This repo stores a Pronunciation Lexicon used to help AWS Polly pronounce MBTA-specific terms and place names correctly.
This lexicon is not comprehensive: it is primarily a set of "fixes" for specific issues we've noticed with AWS Polly's neural engine, rather than a database of correct pronunciations for every possible MBTA term. It will evolve over time as we notice more issues.
This repo includes automation that keeps the copy of the lexicon in our AWS account synced with the committed copy, so our own apps that use Polly will always have the most up-to-date corrections.
The lexicon contains two main types of entry: phonemes and aliases.
Provide a phonetic pronunciation of a word or phrase using IPA.
Example:
<lexeme>
<grapheme>Quincy</grapheme>
<phoneme>ˈkwɪnzi</phoneme>
</lexeme>Careful: ˈ "Primary stress" character looks very similar to a single quote, '.
Replace one word or phrase with another. Useful for expanding acronyms.
<lexeme>
<grapheme>MBTA</grapheme>
<alias>Massachusetts Bay Transportation Authority</alias>
</lexeme>The AWS Polly dashboard can be used to test speech synthesis.
- Select the Neural engine.
- Enable the Customize pronunciation switch and select the MBTA lexicon.
- You can enable the SSML switch and use phoneme tags to test potential
changes without uploading a whole new lexicon. Note when this is enabled, the
input must be enclosed in a
<speak>tag.

Data under study
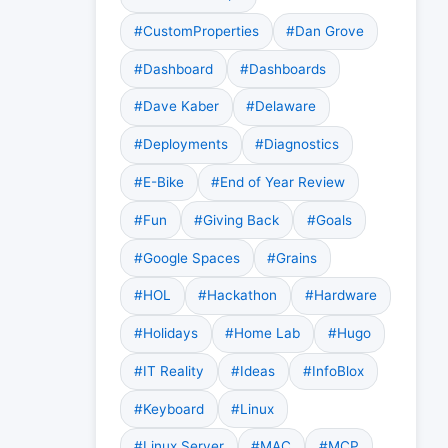
#CustomProperties
#Dan Grove
#Dashboard
#Dashboards
#Dave Kaber
#Delaware
#Deployments
#Diagnostics
#E-Bike
#End of Year Review
#Fun
#Giving Back
#Goals
#Google Spaces
#Grains
#HOL
#Hackathon
#Hardware
#Holidays
#Home Lab
#Hugo
#IT Reality
#Ideas
#InfoBlox
#Keyboard
#Linux
#Linux Server
#MAC
#MCP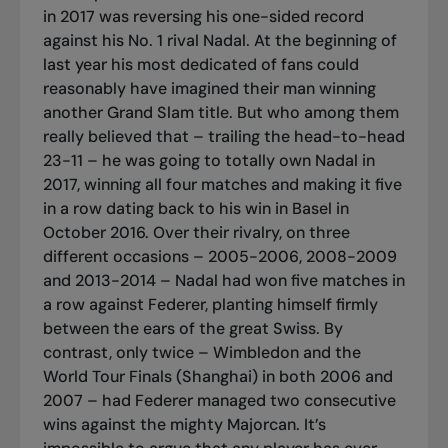
in 2017 was reversing his one-sided record
against his No. 1 rival Nadal. At the beginning of
last year his most dedicated of fans could
reasonably have imagined their man winning
another Grand Slam title. But who among them
really believed that – trailing the head-to-head
23-11 – he was going to totally own Nadal in
2017, winning all four matches and making it five
in a row dating back to his win in Basel in
October 2016. Over their rivalry, on three
different occasions – 2005-2006, 2008-2009
and 2013-2014 – Nadal had won five matches in
a row against Federer, planting himself firmly
between the ears of the great Swiss. By
contrast, only twice – Wimbledon and the
World Tour Finals (Shanghai) in both 2006 and
2007 – had Federer managed two consecutive
wins against the mighty Majorcan. It’s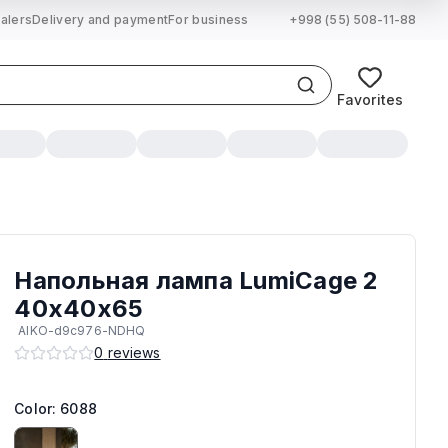
alers
Delivery and payment
For business
+998 (55) 508-11-88
Favorites
Напольная лампа LumiCage 2
40х40х65
AIKO-d9c976-NDHQ
0
reviews
Color: 6088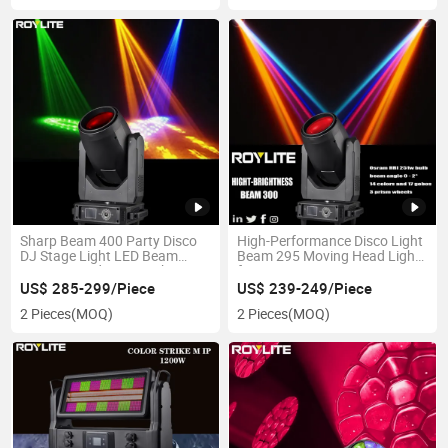
Sharp Beam 400 Party Disco
High-Performance Disco Light
DJ Stage Light LED Beam
Beam 295 Moving Head Light
Moving Head Disco Light
for Events
US$ 285-299/Piece
US$ 239-249/Piece
2 Pieces
(MOQ)
2 Pieces
(MOQ)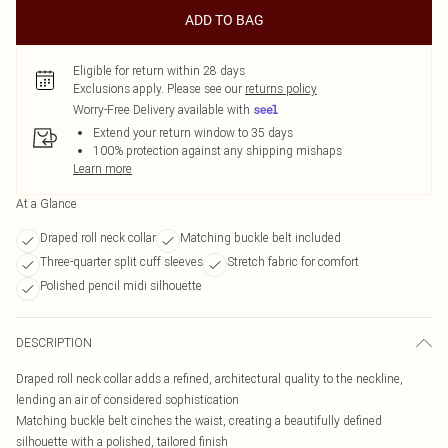
ADD TO BAG
Eligible for return within 28 days
Exclusions apply.
Please see our
returns policy
Worry-Free Delivery available with
Extend your return window to 35 days
100% protection against any shipping mishaps
Learn more
At a Glance
Draped roll neck collar
Matching buckle belt included
Three-quarter split cuff sleeves
Stretch fabric for comfort
Polished pencil midi silhouette
DESCRIPTION
Draped roll neck collar adds a refined, architectural quality to the neckline,
lending an air of considered sophistication
Matching buckle belt cinches the waist, creating a beautifully defined
silhouette with a polished, tailored finish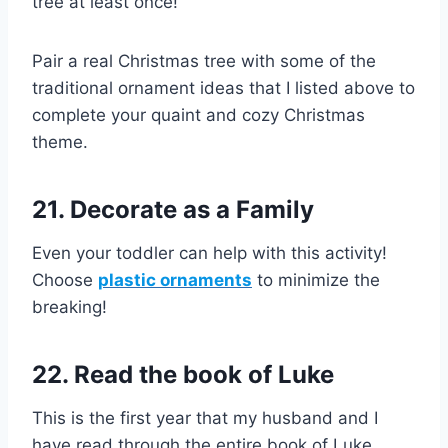
tree at least once!
Pair a real Christmas tree with some of the
traditional ornament ideas that I listed above to
complete your quaint and cozy Christmas
theme.
21. Decorate as a Family
Even your toddler can help with this activity!
Choose
plastic ornaments
to minimize the
breaking!
22. Read the book of Luke
This is the first year that my husband and I
have read through the entire book of Luke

What the task requires
In the text on the MBTA pronunciation lexicon, change "repo" to "repository" in the passage starting with "This repo stores" and going on through "phonemes and aliases.", and give that passage again. Nothing in the rows is needed here.

Written answer
This repository stores a Pronunciation Lexicon used to help AWS Polly pronounce MBTA-specific terms and place names correctly.
This lexicon is not comprehensive: it is primarily a set of "fixes" for specific issues we've noticed with AWS Polly's neural engine, rather than a database of correct pronunciations for every possible MBTA term. It will evolve over time as we notice more issues.
This repository includes automation that keeps the copy of the lexicon in our AWS account synced with the committed copy, so our own apps that use Polly will always have the most up-to-date corrections.
The lexicon contains two main types of entry: phonemes and aliases.